» GIVEN PROBLEM
Please format the lines of the records as a JSON list of strings, one string per line with blank lines left out, starting at the line that contains "order: Alismatales" and ending at the last line of the records, both included.

>>>>>

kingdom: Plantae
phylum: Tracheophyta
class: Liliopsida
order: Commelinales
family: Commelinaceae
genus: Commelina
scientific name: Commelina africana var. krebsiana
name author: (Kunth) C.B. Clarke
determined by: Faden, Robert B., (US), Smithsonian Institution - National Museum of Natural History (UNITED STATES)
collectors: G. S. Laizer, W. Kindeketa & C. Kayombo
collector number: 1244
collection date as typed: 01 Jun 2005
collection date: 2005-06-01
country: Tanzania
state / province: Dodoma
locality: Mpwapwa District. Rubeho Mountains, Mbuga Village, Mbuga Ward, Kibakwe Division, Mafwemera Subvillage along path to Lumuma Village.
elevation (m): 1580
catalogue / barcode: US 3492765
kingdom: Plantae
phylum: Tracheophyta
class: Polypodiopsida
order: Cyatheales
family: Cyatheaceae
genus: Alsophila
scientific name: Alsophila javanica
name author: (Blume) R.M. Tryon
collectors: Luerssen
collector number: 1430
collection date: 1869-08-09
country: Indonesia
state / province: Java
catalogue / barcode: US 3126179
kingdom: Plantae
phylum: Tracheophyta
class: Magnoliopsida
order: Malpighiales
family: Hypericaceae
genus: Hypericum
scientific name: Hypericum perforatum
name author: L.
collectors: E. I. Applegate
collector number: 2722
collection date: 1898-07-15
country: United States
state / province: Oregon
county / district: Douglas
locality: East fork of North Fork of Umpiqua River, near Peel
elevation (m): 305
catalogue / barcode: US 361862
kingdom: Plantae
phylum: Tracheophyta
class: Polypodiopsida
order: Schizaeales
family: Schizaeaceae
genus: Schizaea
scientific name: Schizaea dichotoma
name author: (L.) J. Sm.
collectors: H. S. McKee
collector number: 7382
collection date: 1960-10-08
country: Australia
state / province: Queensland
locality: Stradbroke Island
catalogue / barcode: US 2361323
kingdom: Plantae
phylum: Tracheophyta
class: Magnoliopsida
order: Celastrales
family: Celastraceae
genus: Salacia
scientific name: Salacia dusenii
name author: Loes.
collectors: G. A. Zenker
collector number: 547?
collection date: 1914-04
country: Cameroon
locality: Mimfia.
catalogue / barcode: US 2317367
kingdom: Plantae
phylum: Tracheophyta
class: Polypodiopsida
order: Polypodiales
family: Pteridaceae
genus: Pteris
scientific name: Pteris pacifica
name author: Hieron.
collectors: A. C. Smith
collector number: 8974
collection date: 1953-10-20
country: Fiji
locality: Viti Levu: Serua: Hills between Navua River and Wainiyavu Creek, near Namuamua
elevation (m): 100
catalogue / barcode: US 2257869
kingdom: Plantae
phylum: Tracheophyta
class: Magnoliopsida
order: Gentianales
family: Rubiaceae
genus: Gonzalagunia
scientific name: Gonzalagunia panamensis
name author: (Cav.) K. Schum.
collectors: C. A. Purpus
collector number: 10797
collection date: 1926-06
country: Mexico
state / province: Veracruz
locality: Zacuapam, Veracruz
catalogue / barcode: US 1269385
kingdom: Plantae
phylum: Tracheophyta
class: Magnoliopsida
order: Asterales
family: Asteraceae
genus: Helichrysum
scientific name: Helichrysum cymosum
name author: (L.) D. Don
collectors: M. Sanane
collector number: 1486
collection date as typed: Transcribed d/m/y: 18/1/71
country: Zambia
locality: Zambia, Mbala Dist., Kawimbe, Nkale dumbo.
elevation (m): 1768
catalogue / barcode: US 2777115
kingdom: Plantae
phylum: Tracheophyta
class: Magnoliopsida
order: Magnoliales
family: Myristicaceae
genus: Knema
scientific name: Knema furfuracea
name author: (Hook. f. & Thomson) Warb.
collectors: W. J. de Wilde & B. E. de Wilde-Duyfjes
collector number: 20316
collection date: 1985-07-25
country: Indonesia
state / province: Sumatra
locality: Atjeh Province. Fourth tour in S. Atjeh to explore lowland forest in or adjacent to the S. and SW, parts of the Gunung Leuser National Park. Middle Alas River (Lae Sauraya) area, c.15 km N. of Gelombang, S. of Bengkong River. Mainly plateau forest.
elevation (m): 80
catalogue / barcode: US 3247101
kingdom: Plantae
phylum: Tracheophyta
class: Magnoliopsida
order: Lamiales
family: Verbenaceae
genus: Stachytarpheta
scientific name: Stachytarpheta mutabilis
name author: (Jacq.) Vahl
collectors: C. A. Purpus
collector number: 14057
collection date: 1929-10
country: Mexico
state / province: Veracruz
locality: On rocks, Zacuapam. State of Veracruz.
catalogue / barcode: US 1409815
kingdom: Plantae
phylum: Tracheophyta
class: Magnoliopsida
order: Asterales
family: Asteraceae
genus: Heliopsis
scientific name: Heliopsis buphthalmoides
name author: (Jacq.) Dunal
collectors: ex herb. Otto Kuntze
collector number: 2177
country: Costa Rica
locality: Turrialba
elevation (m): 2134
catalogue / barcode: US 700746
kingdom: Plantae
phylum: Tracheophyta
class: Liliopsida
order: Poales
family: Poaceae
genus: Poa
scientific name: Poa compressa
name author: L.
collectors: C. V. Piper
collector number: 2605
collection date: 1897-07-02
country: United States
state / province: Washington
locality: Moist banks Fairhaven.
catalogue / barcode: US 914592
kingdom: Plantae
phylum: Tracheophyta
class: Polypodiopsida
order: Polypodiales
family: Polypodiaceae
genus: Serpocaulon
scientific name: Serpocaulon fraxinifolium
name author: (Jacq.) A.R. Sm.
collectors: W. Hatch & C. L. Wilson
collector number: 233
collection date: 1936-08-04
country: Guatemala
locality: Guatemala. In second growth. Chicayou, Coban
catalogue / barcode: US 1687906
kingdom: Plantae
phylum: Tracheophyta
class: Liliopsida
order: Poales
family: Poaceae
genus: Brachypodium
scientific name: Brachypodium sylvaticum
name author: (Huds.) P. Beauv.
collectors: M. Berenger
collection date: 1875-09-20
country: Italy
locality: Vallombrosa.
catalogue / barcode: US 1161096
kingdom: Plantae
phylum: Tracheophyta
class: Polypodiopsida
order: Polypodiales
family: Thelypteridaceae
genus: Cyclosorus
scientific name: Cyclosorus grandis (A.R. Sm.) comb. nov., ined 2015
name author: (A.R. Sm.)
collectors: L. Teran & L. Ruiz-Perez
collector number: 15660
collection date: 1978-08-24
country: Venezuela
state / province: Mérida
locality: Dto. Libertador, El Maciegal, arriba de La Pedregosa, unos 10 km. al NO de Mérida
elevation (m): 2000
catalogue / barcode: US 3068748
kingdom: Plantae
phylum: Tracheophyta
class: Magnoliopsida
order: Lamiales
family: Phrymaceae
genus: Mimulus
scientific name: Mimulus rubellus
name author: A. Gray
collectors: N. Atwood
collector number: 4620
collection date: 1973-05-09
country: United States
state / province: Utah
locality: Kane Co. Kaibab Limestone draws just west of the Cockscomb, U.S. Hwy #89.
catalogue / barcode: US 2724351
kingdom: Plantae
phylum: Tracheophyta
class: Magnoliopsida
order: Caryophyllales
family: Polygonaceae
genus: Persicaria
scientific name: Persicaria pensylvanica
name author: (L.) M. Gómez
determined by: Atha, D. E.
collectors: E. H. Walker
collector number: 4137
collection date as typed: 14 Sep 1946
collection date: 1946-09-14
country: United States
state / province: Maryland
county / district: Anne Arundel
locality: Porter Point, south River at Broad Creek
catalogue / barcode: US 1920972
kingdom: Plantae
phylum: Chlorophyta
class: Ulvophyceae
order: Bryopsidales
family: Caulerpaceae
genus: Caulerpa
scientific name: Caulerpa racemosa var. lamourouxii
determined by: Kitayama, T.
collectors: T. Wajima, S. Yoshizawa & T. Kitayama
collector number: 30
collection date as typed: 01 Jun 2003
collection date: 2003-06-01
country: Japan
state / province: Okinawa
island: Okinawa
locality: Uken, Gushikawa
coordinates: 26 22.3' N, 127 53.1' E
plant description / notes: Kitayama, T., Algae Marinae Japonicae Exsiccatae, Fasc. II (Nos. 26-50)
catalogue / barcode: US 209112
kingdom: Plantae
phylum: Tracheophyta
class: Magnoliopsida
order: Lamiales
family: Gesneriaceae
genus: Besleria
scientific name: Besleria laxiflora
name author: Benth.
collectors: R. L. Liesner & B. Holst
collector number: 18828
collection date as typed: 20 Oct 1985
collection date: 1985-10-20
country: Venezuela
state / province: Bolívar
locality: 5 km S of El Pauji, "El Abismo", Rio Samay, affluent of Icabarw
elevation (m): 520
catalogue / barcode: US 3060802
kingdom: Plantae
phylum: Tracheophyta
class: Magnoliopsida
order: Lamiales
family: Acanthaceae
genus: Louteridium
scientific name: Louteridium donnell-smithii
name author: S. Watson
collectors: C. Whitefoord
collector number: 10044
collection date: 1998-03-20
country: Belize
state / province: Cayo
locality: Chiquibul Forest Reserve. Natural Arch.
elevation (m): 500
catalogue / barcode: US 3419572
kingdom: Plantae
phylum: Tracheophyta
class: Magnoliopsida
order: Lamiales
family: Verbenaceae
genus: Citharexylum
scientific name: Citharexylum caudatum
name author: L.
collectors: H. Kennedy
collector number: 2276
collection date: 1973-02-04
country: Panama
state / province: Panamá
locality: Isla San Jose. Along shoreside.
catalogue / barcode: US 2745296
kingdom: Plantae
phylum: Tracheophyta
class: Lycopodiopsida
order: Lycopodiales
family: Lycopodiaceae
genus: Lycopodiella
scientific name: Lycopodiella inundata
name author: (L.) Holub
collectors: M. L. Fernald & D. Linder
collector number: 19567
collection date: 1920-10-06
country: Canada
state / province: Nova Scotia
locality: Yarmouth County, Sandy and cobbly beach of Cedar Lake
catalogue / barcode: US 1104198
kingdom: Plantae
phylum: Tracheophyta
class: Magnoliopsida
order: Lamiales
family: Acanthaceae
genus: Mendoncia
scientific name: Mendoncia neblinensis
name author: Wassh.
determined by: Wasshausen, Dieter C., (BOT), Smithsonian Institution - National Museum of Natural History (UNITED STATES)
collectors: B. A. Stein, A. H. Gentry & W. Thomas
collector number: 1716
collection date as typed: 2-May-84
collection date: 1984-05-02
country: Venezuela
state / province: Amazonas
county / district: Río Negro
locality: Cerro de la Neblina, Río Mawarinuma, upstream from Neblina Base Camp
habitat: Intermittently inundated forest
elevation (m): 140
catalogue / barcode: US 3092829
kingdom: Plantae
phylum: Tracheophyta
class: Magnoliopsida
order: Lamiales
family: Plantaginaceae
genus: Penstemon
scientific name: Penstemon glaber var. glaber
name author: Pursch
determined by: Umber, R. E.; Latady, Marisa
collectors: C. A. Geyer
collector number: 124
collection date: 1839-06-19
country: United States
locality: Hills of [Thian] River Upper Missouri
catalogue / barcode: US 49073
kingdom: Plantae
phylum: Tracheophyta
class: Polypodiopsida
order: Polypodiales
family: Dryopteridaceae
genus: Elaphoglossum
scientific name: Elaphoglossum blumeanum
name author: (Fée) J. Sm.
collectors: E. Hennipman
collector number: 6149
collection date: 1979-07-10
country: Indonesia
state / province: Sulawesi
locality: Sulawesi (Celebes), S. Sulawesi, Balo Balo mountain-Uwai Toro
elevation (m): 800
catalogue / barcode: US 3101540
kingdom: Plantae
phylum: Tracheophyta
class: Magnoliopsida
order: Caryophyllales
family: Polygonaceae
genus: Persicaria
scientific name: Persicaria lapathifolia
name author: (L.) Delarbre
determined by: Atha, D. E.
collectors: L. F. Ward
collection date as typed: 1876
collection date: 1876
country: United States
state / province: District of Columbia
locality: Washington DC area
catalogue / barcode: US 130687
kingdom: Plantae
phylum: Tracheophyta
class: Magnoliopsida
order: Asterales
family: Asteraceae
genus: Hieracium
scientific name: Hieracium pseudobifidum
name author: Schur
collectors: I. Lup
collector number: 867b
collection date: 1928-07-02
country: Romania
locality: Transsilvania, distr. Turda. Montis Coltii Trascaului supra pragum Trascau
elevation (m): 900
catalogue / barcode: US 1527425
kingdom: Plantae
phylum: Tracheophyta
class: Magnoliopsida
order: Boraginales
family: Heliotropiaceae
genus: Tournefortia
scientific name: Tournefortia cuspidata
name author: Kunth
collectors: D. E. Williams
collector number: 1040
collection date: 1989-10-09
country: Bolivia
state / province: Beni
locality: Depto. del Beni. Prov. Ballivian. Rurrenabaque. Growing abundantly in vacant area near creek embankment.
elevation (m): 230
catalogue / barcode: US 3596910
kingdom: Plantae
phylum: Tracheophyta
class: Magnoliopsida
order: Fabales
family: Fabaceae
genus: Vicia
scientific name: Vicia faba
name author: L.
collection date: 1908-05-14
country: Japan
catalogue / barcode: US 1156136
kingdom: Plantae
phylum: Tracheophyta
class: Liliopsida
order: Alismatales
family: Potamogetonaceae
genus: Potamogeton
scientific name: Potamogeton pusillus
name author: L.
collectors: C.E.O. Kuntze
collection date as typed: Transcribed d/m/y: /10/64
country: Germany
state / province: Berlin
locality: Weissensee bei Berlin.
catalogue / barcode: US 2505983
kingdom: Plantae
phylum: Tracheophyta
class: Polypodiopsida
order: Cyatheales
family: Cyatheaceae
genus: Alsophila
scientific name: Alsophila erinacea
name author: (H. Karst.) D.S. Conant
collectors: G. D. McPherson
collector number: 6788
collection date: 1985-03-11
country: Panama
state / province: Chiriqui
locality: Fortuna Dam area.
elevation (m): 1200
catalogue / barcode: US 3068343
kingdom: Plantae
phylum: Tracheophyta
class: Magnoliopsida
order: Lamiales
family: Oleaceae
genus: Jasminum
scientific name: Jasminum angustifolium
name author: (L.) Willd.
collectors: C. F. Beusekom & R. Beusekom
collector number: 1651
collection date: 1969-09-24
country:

<<<<<

» TASK OUTPUT
[
  "order: Alismatales",
  "family: Potamogetonaceae",
  "genus: Potamogeton",
  "scientific name: Potamogeton pusillus",
  "name author: L.",
  "collectors: C.E.O. Kuntze",
  "collection date as typed: Transcribed d/m/y: /10/64",
  "country: Germany",
  "state / province: Berlin",
  "locality: Weissensee bei Berlin.",
  "catalogue / barcode: US 2505983",
  "kingdom: Plantae",
  "phylum: Tracheophyta",
  "class: Polypodiopsida",
  "order: Cyatheales",
  "family: Cyatheaceae",
  "genus: Alsophila",
  "scientific name: Alsophila erinacea",
  "name author: (H. Karst.) D.S. Conant",
  "collectors: G. D. McPherson",
  "collector number: 6788",
  "collection date: 1985-03-11",
  "country: Panama",
  "state / province: Chiriqui",
  "locality: Fortuna Dam area.",
  "elevation (m): 1200",
  "catalogue / barcode: US 3068343",
  "kingdom: Plantae",
  "phylum: Tracheophyta",
  "class: Magnoliopsida",
  "order: Lamiales",
  "family: Oleaceae",
  "genus: Jasminum",
  "scientific name: Jasminum angustifolium",
  "name author: (L.) Willd.",
  "collectors: C. F. Beusekom & R. Beusekom",
  "collector number: 1651",
  "collection date: 1969-09-24",
  "country:"
]